This large pink flower has a long bloom time, May-October, and attracts many pollinators including bees, butterflies and hummingbirds.

Oak Leaf Hydrangea is a flowering, multi-stemmed deciduous shrub with oak-like, dark green leaves. Large flower clusters bloom May to July; flowers are white turning to pale pink and are good cut or dried.

Bleeding Heart is a shade-loving, spring-flowering perennial. Blooming April-May, the heart-shaped, pink flowers dangle from long, arching stems that extend above the attractive foliage. The flowering stems are excellent fresh-cut. After flowering, this plant will usually go dormant by mid-summer. Use Bleeding Heart in shady borders or in a woodland garden. Plant it next to other bushy perennials, which can fill in gaps as the plants die back.

Madagascar Periwinkle is a tender perennial grown as an annual in New Jersey. It has attractive, glossy leaves and rose-pink, phlox-like flowers, which bloom from June to frost. Cultivars offer additional color choices, including red, purple, and white. This plant thrives in summer heat, and is drought-tolerant once established. It grows best in well-drained soil. Minimize overhead watering to avoid root rot. Use Madagascar Periwinkle in beds and borders, as an edging plant, or as an annual groundcover. It can also be used in containers.

Egyptian Starcluster is a flowering tropical plant grown as an annual in New Jersey. It has lush, green foliage and large, rounded clusters of star-shaped flowers, which are available in a variety of colors (pink, lavender, red, and white). This plant flowers prolifically from summer to frost.
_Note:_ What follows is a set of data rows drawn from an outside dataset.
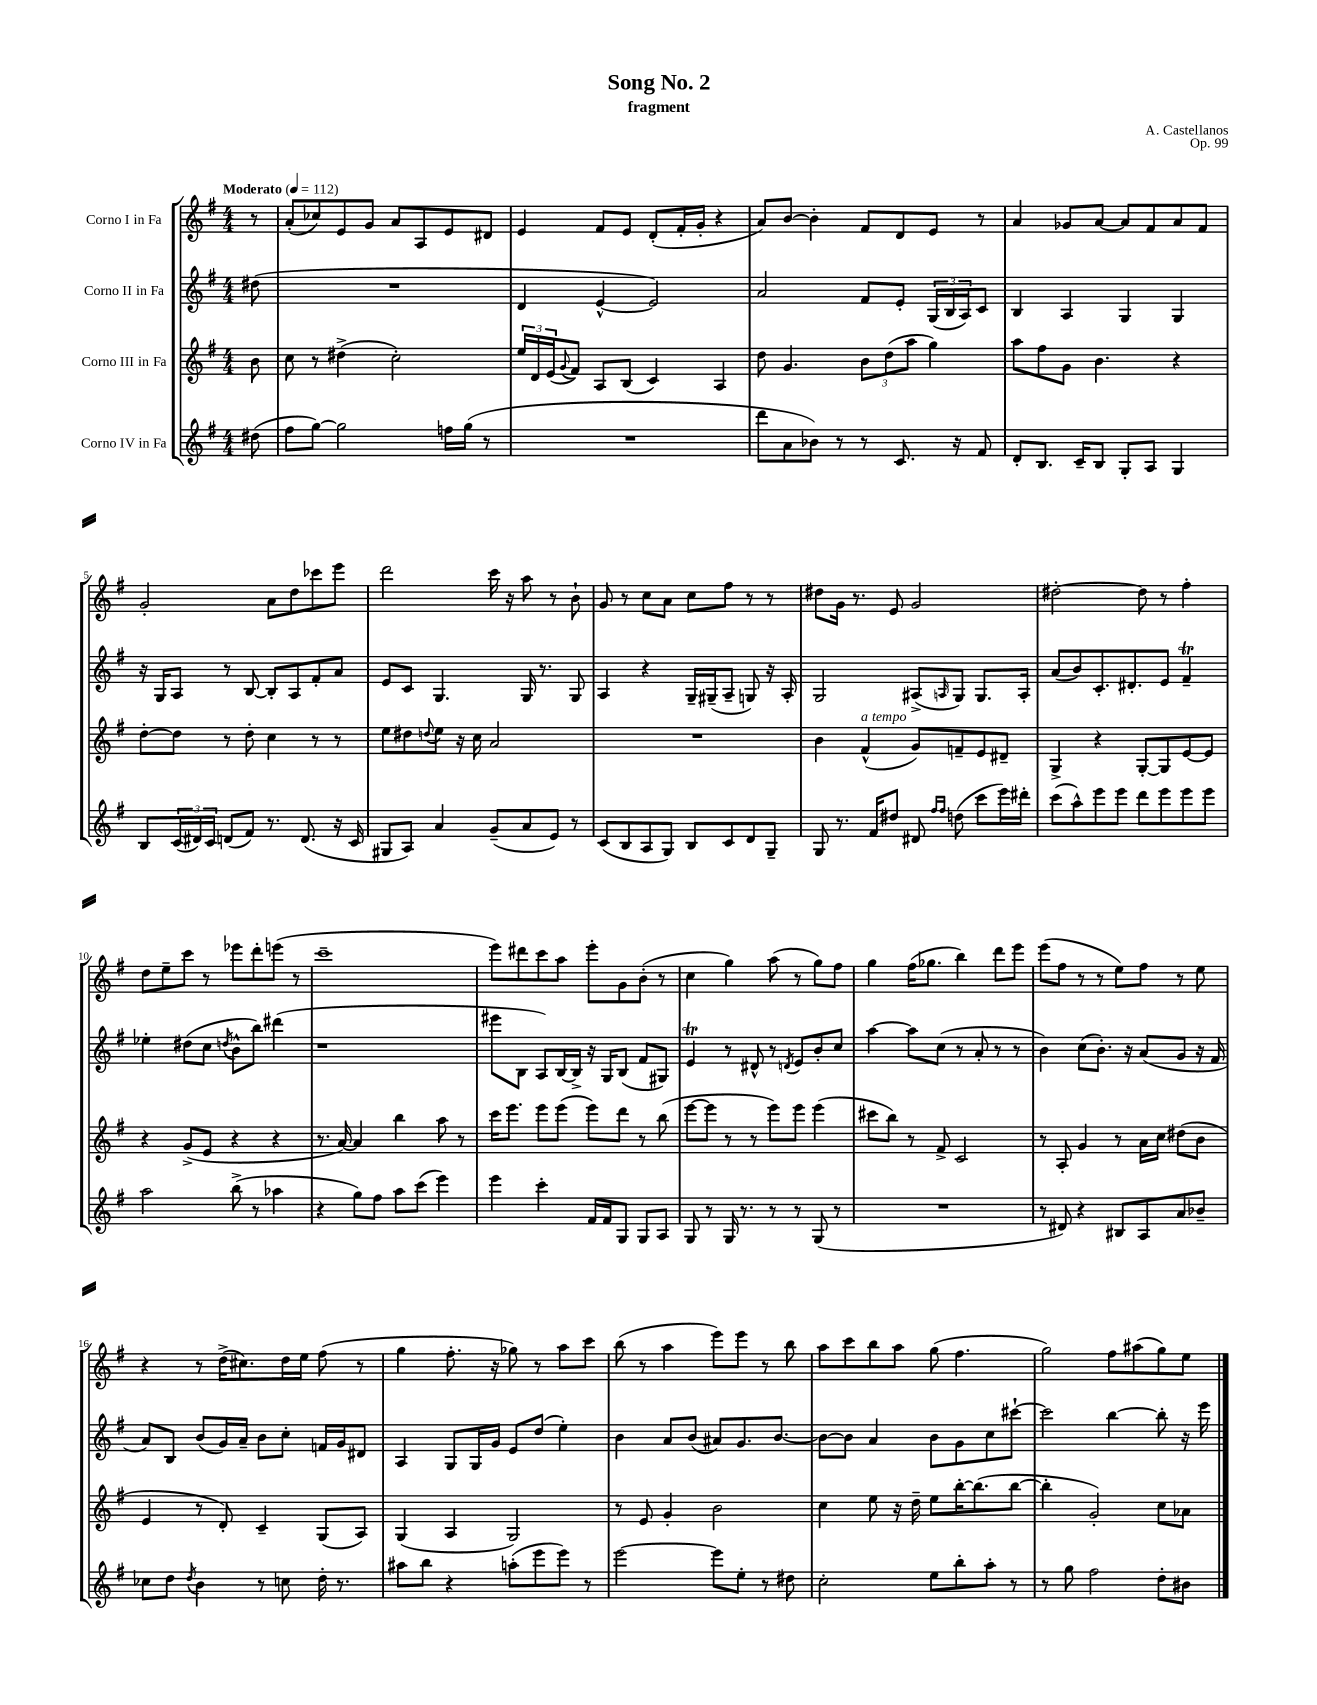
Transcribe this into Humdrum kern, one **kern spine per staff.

**kern	**kern	**kern	**kern
*part4	*part3	*part2	*part1
*staff4	*staff3	*staff2	*staff1
*I"Corno IV in Fa	*I"Corno III in Fa	*I"Corno II in Fa	*I"Corno I in Fa
*clefG2	*clefG2	*clefG2	*clefG2
*k[f#]	*k[f#]	*k[f#]	*k[f#]
*M4/4	*M4/4	*M4/4	*M4/4
*MM112	*MM112	*MM112	*MM112
=	=	=	=
!	!	!	!LO:TX:a:B:t=Moderato
(8dd#X\	8b\	(8dd#X\	8r
=1	=1	=1	=1
8ff#\L	8cc\	1r	(8a'/L
[8gg\J)	8r	.	8cc-X/)
2gg\]	(4dd#X^\	.	8e/
.	.	.	8g/J
.	2cc'\)	.	8a/L
.	.	.	8A/
16ffn\LL	.	.	8e/
(16gg\JJ	.	.	.
8r	.	.	8d#X/J
=2	=2	=2	=2
1r	24ee/LL	4d/	4e/
.	24d/	.	.
.	(24e/J	.	.
.	8qqg/	.	.
.	8f#/J)	.	.
.	8A/L	[4e^^/	8f#/L
.	(8B/J	.	8e/J
.	4c/)	2e/])	(8d'/L
.	.	.	16f#'/L
.	.	.	16g'/JJ
.	4A/	.	4r
=3	=3	=3	=3
8ddd\L	8dd\	2a/	8a/L)
8a\	4.g/	.	[8b/J
8b-X\J)	.	.	4b'\]
8r	.	.	.
8r	12b\L	8f#/L	8f#/L
.	(12dd\	.	.
8.c/	.	8e'/J	8d/
.	12aa\J	.	.
.	4gg\)	(24G/LL	8e/J
.	.	24B/	.
16r	.	.	.
.	.	24A/J)	.
8f#/	.	8c/J	8r
=4	=4	=4	=4
8d'/L	8aa\L	4B/	4a/
8.B/J	8ff#\	.	.
.	8g\J	4A/	8g-X/L
16c~/KL	.	.	.
8B/J	4.b\	.	[8a/J
8G'/L	.	4G/	8a/L]
8A/J	.	.	8f#/
4G/	4r	4G/	8a/
.	.	.	8f#/J
!!LO:LB:g=z
=5	=5	=5	=5
8B/L	[8dd'\L	16r	2g'/
.	.	16G/KL	.
(24c/L	8dd\J]	8A/J	.
24d#X/)	.	.	.
24c/JJ	.	.	.
(8dn/L	8r	8r	.
8f#/J)	8dd'\	[8B/	.
8.r	4cc\	8B'/L]	8a\L
.	.	8A/	8dd\
(8.d/	.	.	.
.	8r	8f#'/	8ccc-X\
16r	8r	8a/J	8eee\J
16c/	.	.	.
=6	=6	=6	=6
8G#X/L	8ee\L	8e/L	2ddd\
8A/J)	8dd#X\	8c/J	.
.	8qqddn/	.	.
4a/	8ee\J	4.G/	.
.	16r	.	.
.	16cc\	.	.
(8g~/L	2a/	.	16ccc\
.	.	.	16r
8a/	.	16G/	8aa\
.	.	8.r	.
8e/J)	.	.	8r
8r	.	8G/	8b`\
=7	=7	=7	=7
(8c/L	1r	4A/	8g/
8B/	.	.	8r
8A/	.	4r	8cc\L
8G/J)	.	.	8a\J
8B/L	.	16G~/LL	8cc\L
.	.	(16G#X~/J	.
8c/	.	8A~/J	8ff#\J
8d/	.	8Gn/)	8r
8G~/J	.	16r	8r
.	.	16A'/	.
=8	=8	=8	=8
8G/	4b\	2G/	8dd#X\L
8.r	.	.	16g\Jk
.	.	.	8.r
!	!LO:TX:a:i:t=a tempo	!	!
.	(4f#^^/	.	.
16f#/KL	.	.	.
8dd#X/J	.	.	8e/
8d#X/	8g/L)	(8A#X^/L	2g/
16qqff#/LL	.	.	.
16qqff#/JJ	.	16qqAn/	.
(8ddn\	8fn~/	8G/J)	.
8ccc\L	8e/	8.G/L	.
16eee\L)	8d#X~/J	.	.
16ddd#X'\JJ	.	16A'/Jk	.
=9	=9	=9	=9
(8ccc\L	4G^/	(8a/L	[2dd#X'\
8aa^^\)	.	8b/)	.
8eee\	4r	8.c'/	.
8eee\J	.	.	.
.	.	8.d#X'/	.
8ddd\L	[8G'/L	.	8dd#\]
8eee\	8G/]	8e/J	8r
8eee\	[8e/	4f#t~/	4ff#'\
8eee\J	8e/J]	.	.
!!LO:LB:g=z
=10	=10	=10	=10
2aa\	4r	4ee-X'\	8dd\L
.	.	.	8ee~\
.	(8g^/L	(8dd#X\L	8ccc\J
.	8e/J	8cc\J	8r
.	.	8qddn/	.
(8bb^\	4r	8b^^\L	8eee-X\L
8r	.	8bb\J)	8ddd'\
4aa-X\	4r	(4ddd#X\	(8eeen\J
.	.	.	8r
=11	=11	=11	=11
4r	8.r	1r	1ccc~
.	[16a/)	.	.
8gg\L)	4a/]	.	.
8ff#\J	.	.	.
8aa\L	4bb\	.	.
(8ccc\J	.	.	.
4eee\)	8aa\	.	.
.	8r	.	.
=12	=12	=12	=12
4eee\	16ccc\KL	8eee#X\L	8eee\L)
.	8.eee\J	.	.
.	.	8B\J	8ddd#X\
4ccc'\	8eee\L	8A/L)	8ccc\
.	(8eee\J	[16B/L	8aa\J
.	.	16B^/JJ]	.
16f#/LL	8eee\L)	16r	8eee'\L
16f#/J	.	16G/KL	.
8G/J	8ddd\J	(8B/J	8g\
8G/L	8r	8f#/L	(8b'\J
8A/J	(8bb\	8G#X/J)	8r
=13	=13	=13	=13
8G/	[8eee\L	4eT/	4cc\
8r	8eee\J]	.	.
16G/	8r	8r	4gg\)
8.r	.	.	.
.	8r	8d#X^^/	.
8r	8eee\L)	8r	(8aa\
.	.	8qdn/	.
8r	8eee\J	8e/L	8r
(8G/	(4eee\	8b'/	8gg\L)
8r	.	8cc/J	8ff#\J
=14	=14	=14	=14
1r	8ccc#X\L	[4aa\	4gg\
.	8bb\J)	.	.
.	8r	8aa\L]	(16ff#\KL
.	.	.	8.gg-X\J
.	8f#^/	(8cc\J	.
.	2c/	8r	4bb\)
.	.	8a'/	.
.	.	8r	8ddd\L
.	.	8r	8eee\J
=15	=15	=15	=15
8r	8r	4b\)	(8eee\L
8d#X/)	8A'/	.	8ff#\J
4r	4g/	(8cc\L	8r
.	.	8.b'\J)	8r
8B#X/L	8r	.	8ee\L)
.	.	16r	.
8A/	16a\LL	(8a/L	8ff#\J
.	16cc\JJ	.	.
8a/	(8dd#X\L	8g/J	8r
8b-X~/J	8b\J	16r	8ee\
.	.	16f#/	.
!!LO:LB:g=z
=16	=16	=16	=16
8cc-X\L	4e/	8a/L)	4r
8dd\J	.	8B/J	.
8qdd/	.	.	.
4b\	8r	(8b/L	8r
.	8d'/)	16g/L)	(16dd^\KL
.	.	16a~/JJ	8.cc#X\)
8r	4c~/	8b\L	.
8ccn\	.	8cc'\J	16dd\L
.	.	.	16ee\JJ
16dd'\	(8G/L	16fn/LL	(8ff#\
8.r	.	16g/J	.
.	8A/J)	8d#X/J	8r
=17	=17	=17	=17
8aa#X\L	(4G/	4A/	4gg\
8bb\J	.	.	.
4r	4A/	8G/L	8.ff#'\
.	.	16G/L	.
.	.	16g/JJ	16r
(8aan'\L	2G/)	8e/L	8gg-X\)
8eee\	.	(8dd/J	8r
8eee\J)	.	4ee'\)	8aa\L
8r	.	.	8ccc\J
=18	=18	=18	=18
[2eee\	8r	4b\	(8bb\
.	8e/	.	8r
.	4g'/	8a/L	4aa\
.	.	(8b/J	.
8eee\L]	2b\	8a#X/L)	8eee\L)
8ee'\J	.	8.g/	8eee\J
8r	.	.	8r
.	.	[8.b/J	.
8dd#X\	.	.	8bb\
=19	=19	=19	=19
2cc'\	4cc\	8b\L_	8aa\L
.	.	8b\J]	8ccc\
.	8ee\	4a/	8bb\
.	16r	.	8aa\J
.	16dd~\	.	.
8ee\L	8ee\L	8b\L	(8gg\
8bb'\	[16bb'\K	8g\	4.ff#\
.	(8.bb\]	.	.
8aa'\J	.	8cc\	.
8r	[8bb\J	[8ccc#X`\J	.
=20	=20	=20	=20
8r	4bb'\]	2ccc#\]	2gg\)
8gg\	.	.	.
2ff#\	2g'/)	.	.
.	.	[4bb\	8ff#\L
.	.	.	(8aa#X\
8dd'\L	8cc\L	8bb'\]	8gg\)
8b#X\J	8a-X\J	16r	8ee\J
.	.	16eee\	.
==	==	==	==
*-	*-	*-	*-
The nectar attracts butterflies and hummingbirds. Egyptian Starcluster grows best in organically rich soils. Plant it in beds, borders, and containers, or use it indoors as a houseplant. If desired, outdoor plants can be moved indoors for overwintering.

White Turtlehead has white, pink-tinged flowers, which bloom August-October. The blooms resemble the head of a turtle, thus its common name. Butterflies and hummingbirds benefit from the nectar. It is a host plant for butterflyand moth larvae (caterpillars), including Baltimore Checkerspot (Euphydryas phaeton). White Turtlehead requires moist soil, and will tolerate wet soil. Use it in borders, edges of rain gardens, shade gardens, and moist naturalized areas.

Wild Bergamot is a highly adaptable, wildlife-friendly perennial. Its showy, tubular, white, pink, or purple flowers form round, wispy clusters atop tall stems, July through September. The foliage is fragrant, offering additional interest in the garden. Wild Bergamot is valued by hummingbirds, butterflies, and bees, which benefit from the nectar. The genus Monarda is prone to powdery mildew, but this species, Monarda fistulosa, offers some resistance. Use Wild Bergamot in borders, meadows, and naturalized areas in your yard.

Pink Tickseed is a multi-stemmed, clumping perennial with dense, green foliage. Small, pink-purple, daisy-like flowers with yellow centers are scattered within the vegetation. It blooms all summer, June-September. The native habitat of Pink Tickseed consists of wet, sandy soils. It needs consistent moisture and does not tolerate clay soils. It may self-seed to form a dense groundcover. Use Pink Tickseed in borders, along walkways, in your native plant garden, and in moist meadows.

Joe-Pye Weed is a tall, sturdy perennial with dark green leaves. Clusters of tiny, fragrant, pinkish-rose-colored flowers bloom July-September. The nectar is highly valued by butterflies and honeybees. The flowers are followed by seed heads (which persist into winter), providing an important food source for sparrows, as well as providing seasonal interest. Joe-Pye Weed is a host plant for butterfly and moth larvae (caterpillars), including Three-lined Flower Moth (Schinia trifascia), Eupatorium Borer Moth (Papaipema eupatorii), and Clymene Moth (Haploa clymene). It prefers moist, fertile soils, and is intolerant of dry conditions. Use Joe-Pye Weed in masses in the back of borders to offer depth to your garden. It is best planted in groups in meadows, native plant gardens, butterfly gardens, rain gardens, or naturalized areas. It is valued by native Americans for its medicinal properties.